BusinessWeek is running an article describing the leaps and bounds that FOSS made this year. As expected, four of the five points have to do with enterprise deployment and FOSS-friendly corporations rather than acceptance of the underlying principles. Little was made, for instance, of the ongoing patent war in America and especially in Europe, which continued waging threatens the existence of crucial projects like VLC/MPlayer.
As overjoyed as I am to see Sun open-sourcing most of their portfolio, and to see Red Hat prove to the world the profitability of the open-source business unit, I wonder when we will be able to show the world that you don’t need corporate backing to use or work with FOSS; that open source isn’t an isolated incident that occurs when a lucky project is taken under the wing of Mr. Moneybags.

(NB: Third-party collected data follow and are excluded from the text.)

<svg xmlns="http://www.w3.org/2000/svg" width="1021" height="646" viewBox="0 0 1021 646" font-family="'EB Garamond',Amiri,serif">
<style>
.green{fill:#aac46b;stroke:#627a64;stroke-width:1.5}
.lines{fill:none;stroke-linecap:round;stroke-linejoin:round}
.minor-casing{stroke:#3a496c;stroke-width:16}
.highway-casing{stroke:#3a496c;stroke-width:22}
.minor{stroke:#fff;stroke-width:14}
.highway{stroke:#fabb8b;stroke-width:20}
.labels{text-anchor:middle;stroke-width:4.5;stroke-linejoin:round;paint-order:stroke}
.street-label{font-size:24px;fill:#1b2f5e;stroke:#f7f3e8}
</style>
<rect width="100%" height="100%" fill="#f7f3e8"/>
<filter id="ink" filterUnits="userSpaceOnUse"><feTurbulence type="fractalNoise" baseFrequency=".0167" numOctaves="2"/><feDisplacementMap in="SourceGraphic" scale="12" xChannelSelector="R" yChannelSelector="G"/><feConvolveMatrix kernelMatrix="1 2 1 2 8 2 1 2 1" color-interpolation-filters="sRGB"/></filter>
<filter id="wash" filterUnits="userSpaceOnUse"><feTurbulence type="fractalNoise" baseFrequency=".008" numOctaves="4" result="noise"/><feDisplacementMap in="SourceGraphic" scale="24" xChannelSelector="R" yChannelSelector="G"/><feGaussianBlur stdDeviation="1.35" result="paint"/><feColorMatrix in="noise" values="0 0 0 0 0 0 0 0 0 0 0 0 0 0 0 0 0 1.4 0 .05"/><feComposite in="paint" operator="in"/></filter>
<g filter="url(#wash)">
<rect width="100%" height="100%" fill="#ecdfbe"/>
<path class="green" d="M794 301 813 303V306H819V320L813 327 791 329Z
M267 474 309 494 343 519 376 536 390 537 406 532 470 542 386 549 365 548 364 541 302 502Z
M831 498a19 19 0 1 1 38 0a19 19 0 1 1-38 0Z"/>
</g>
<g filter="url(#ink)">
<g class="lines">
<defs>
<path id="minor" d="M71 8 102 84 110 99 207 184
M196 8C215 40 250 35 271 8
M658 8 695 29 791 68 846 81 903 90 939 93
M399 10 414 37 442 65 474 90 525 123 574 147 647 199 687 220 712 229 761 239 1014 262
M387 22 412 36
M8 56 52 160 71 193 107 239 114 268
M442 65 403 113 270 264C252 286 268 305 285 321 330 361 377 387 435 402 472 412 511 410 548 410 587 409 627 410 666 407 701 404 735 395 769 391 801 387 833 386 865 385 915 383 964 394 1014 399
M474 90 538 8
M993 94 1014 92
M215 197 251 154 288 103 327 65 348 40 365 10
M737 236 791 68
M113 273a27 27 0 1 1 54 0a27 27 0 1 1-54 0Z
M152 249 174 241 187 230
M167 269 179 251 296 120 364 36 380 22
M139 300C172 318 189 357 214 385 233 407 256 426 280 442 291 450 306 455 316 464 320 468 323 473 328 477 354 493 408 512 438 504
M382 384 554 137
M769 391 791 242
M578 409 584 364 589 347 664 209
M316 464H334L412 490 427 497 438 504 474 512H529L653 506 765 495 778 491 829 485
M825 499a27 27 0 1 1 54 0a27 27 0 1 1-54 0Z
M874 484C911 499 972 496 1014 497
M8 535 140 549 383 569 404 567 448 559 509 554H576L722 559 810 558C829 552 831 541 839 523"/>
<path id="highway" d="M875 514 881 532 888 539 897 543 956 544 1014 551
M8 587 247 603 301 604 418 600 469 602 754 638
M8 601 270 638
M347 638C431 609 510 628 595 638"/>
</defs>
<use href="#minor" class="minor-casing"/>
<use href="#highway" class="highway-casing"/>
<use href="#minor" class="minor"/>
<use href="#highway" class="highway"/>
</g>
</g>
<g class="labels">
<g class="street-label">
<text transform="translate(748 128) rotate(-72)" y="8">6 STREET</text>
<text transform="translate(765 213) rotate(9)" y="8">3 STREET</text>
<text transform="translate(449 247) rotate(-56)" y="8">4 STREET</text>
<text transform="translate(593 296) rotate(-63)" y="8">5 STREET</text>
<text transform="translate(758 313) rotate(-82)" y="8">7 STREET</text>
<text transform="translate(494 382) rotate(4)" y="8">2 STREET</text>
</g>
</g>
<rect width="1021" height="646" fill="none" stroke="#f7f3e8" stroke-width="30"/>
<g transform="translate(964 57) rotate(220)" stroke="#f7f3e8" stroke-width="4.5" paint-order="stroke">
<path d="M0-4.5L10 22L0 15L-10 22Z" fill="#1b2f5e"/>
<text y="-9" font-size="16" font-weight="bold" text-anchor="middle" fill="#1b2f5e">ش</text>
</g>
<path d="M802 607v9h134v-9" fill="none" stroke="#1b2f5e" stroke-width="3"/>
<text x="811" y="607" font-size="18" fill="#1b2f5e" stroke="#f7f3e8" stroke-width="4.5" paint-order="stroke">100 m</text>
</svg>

In my mind, 2005 was a watershed year because Debian finally released Sarge. Because OpenOffice.org finally went to v2.0. Because Massachussetts decided they wouldn’t be beholden to a closed, proprietary document format. Because the EU (for now, at least) struck down tougher patent laws. Because IBM is handing SCO its own ass on a platter. Because Google is supporting open-source in a big way.
What about all the open-source projects that get squashed by overly-litigious companies? So Red Hat is turning a profit. Where would it be if a much more powerful SCO-like company had sued it into the ground prior to its IPO in the mid-90s? Before we can see any unrestricted growth of these new FOSS companies, we have to rethink how we approach IP issues and just how important the fundamental principles of FOSS are to its continued existence on the home desktop or enterprise.